▶ [TRY IT]
Extract, exactly as written, each line from the start of the records below to the line containing "Mureaux organise une", both ends included; drop the pictures.

▶ [PROVIDED ENTRIES]
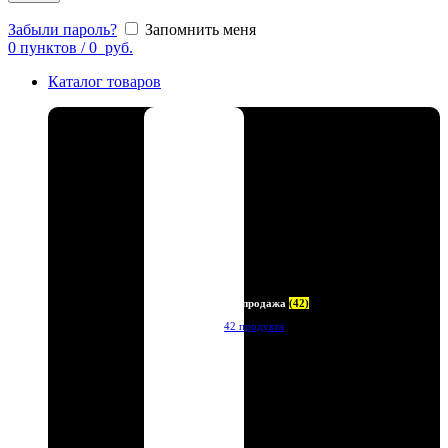
Забыли пароль?
Запомнить меня
0
пунктов
/
0
руб.
Каталог товаров
Распродажа
(42)
42 продукта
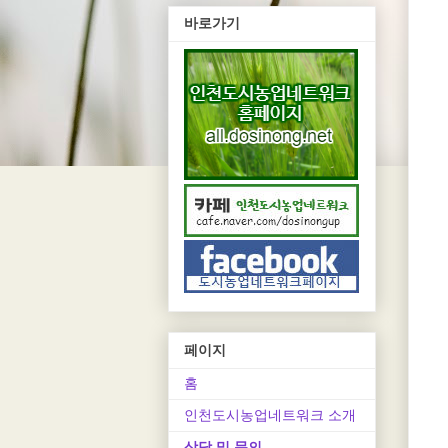
바로가기
페이지
홈
인천도시농업네트워크 소개
상담 및 문의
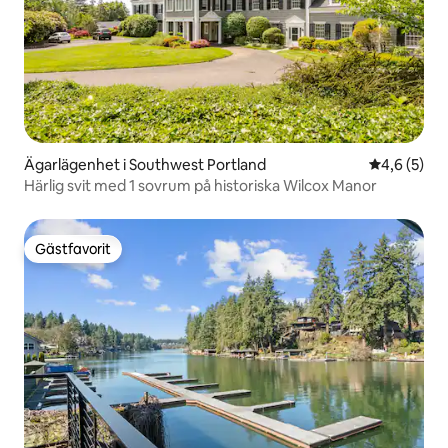
Ägarlägenhet i Southwest Portland
4,6 av 5 i 
4,6 (5)
Härlig svit med 1 sovrum på historiska Wilcox Manor
Gästfavorit
Gästfavorit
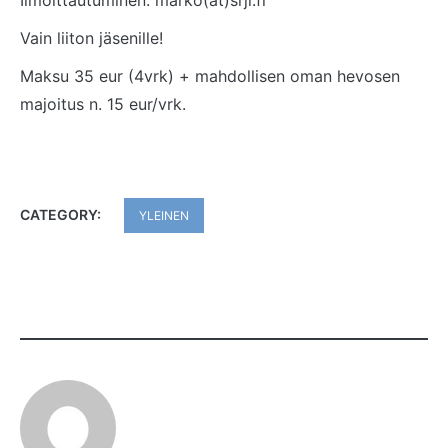
I
lmoittautuminen: marko(ät)srjl.fi
Vain liiton jäsenille!
Maksu 35 eur (4vrk) + mahdollisen oman hevosen
majoitus n. 15 eur/vrk.
CATEGORY:
YLEINEN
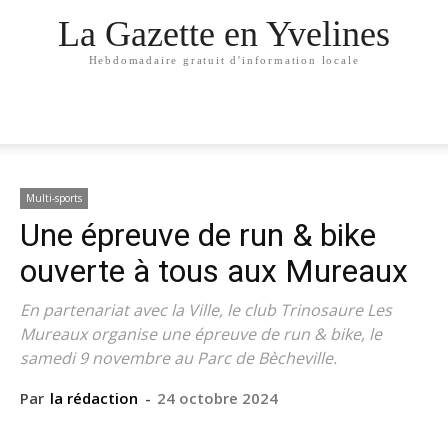
La Gazette en Yvelines
Hebdomadaire gratuit d'information locale
Multi-sports
Une épreuve de run & bike
ouverte à tous aux Mureaux
En partenariat avec la Ville, le club Trinosaure Les
Mureaux organise une épreuve de run & bike, le
samedi 9 novembre au Parc de Bècheville.
Par
la rédaction
-
24 octobre 2024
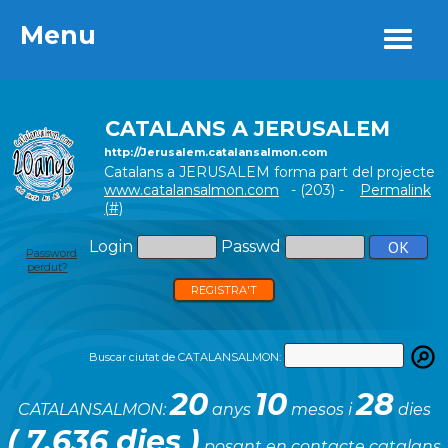
Menu
Menu
CATALANS A JERUSALEM
http://Jerusalem.catalansalmon.com
Catalans a JERUSALEM forma part del projecte
www.catalansalmon.com
- (203) -
Permalink
(#)
Login
Passwd
Password
perdut?
REGISTRA'T
Buscar ciutat de CATALANSALMON:
20
10
28
CATALANSALMON:
anys
mesos i
dies
( 7.636 dies )
posant en contacte catalans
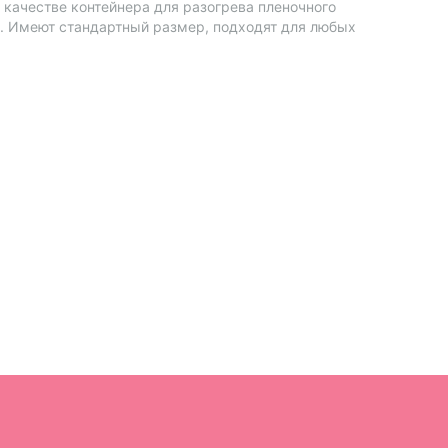
 качестве контейнера для разогрева пленочного
ах. Имеют стандартный размер, подходят для любых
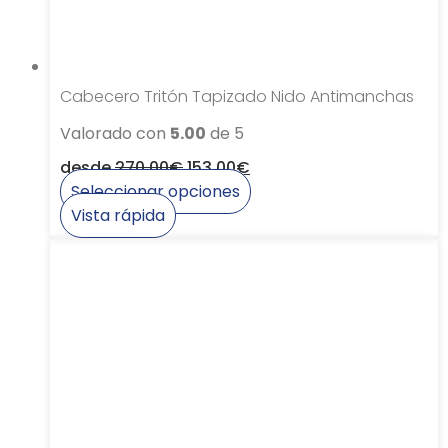
página
de
producto
Cabecero Tritón Tapizado Nido Antimanchas
Valorado con
5.00
de 5
desde
270,00
€
153,00
€
Seleccionar opciones
Este
Vista rápida
producto
tiene
múltiples
variantes.
Las
opciones
se
pueden
elegir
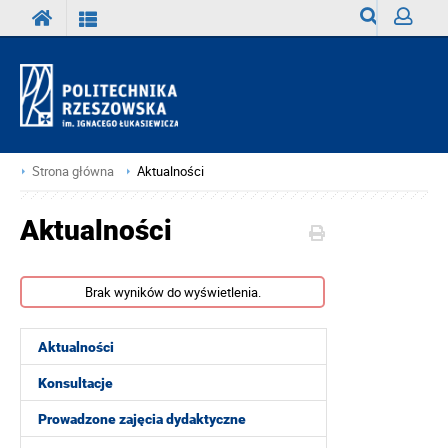
Wyszukiwark
Zaloguj
Strona główna
Aktualności
Aktualności
Brak wyników do wyświetlenia.
Aktualności
Konsultacje
Prowadzone zajęcia dydaktyczne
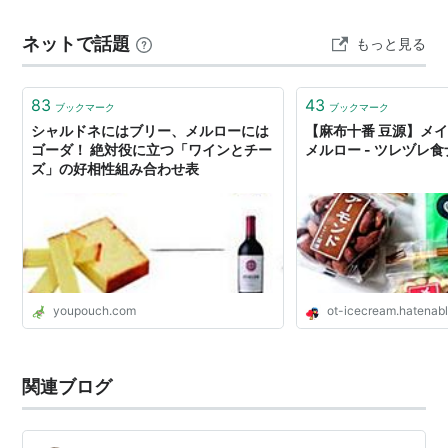
ットを作りました。さつまいもっぽいですが、じゃがい
ネットで話題
もっと見る
もです。 じゃがいもは何層に…
83
43
ブックマーク
ブックマーク
シャルドネにはブリー、メルローには
【麻布十番 豆源】メ
ゴーダ！ 絶対役に立つ「ワインとチー
メルロー - ツレヅレ
ズ」の好相性組み合わせ表
youpouch.com
ot-icecream.hatenab
関連ブログ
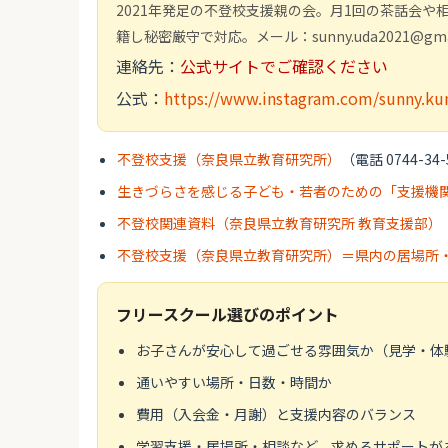
2021年発足の不登校支援親の会。月1回の茶話会
籍し秘密厳守で対応。メール：sunny.uda2021@gmai
連絡先：
公式サイトでご確認ください
公式：
https://www.instagram.com/sunny.k
不登校支援（奈良県立教育研究所）
（電話 0744-34-
生きづらさを感じる子ども・若者のための「支援機関
不登校関連資料（奈良県立教育研究所 教育支援部）
不登校支援（奈良県立教育研究所）＝県内の居場所
フリースクール選びのポイント
お子さんが安心して過ごせる雰囲気か（見学・体
通いやすい場所・日数・時間か
費用（入会金・月謝）と支援内容のバランス
学習支援・居場所・相談など、求めるサポートが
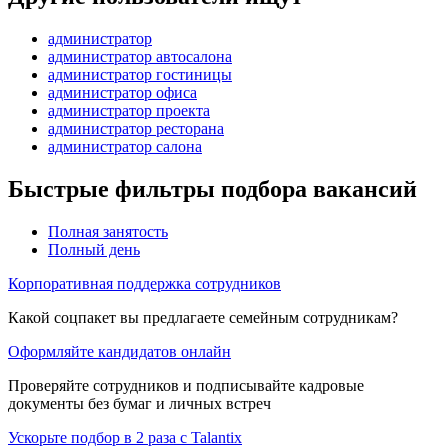
администратор
администратор автосалона
администратор гостиницы
администратор офиса
администратор проекта
администратор ресторана
администратор салона
Быстрые фильтры подбора вакансий
Полная занятость
Полный день
Корпоративная поддержка сотрудников
Какой соцпакет вы предлагаете семейным сотрудникам?
Оформляйте кандидатов онлайн
Проверяйте сотрудников и подписывайте кадровые
документы без бумаг и личных встреч
Ускорьте подбор в 2 раза с Talantix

▶ [RESPONSE FOR THIS EXERCISE]
Забыли пароль?
Запомнить меня
0
пунктов
/
0
руб.
Каталог товаров
Распродажа
(42)
42 продукта
바로가기
페이지
홈
인천도시농업네트워크 소개
상담 및 문의
Ägarlägenhet i Southwest Portland
4,6 av 5 i 
4,6 (5)
Härlig svit med 1 sovrum på historiska Wilcox Manor
Gästfavorit
Gästfavorit
I
lmoittautuminen: marko(ät)srjl.fi
Vain liiton jäsenille!
Maksu 35 eur (4vrk) + mahdollisen oman hevosen
majoitus n. 15 eur/vrk.
CATEGORY:
YLEINEN
La Gazette en Yvelines
Hebdomadaire gratuit d'information locale
Multi-sports
Une épreuve de run & bike
ouverte à tous aux Mureaux
En partenariat avec la Ville, le club Trinosaure Les
Mureaux organise une épreuve de run & bike, le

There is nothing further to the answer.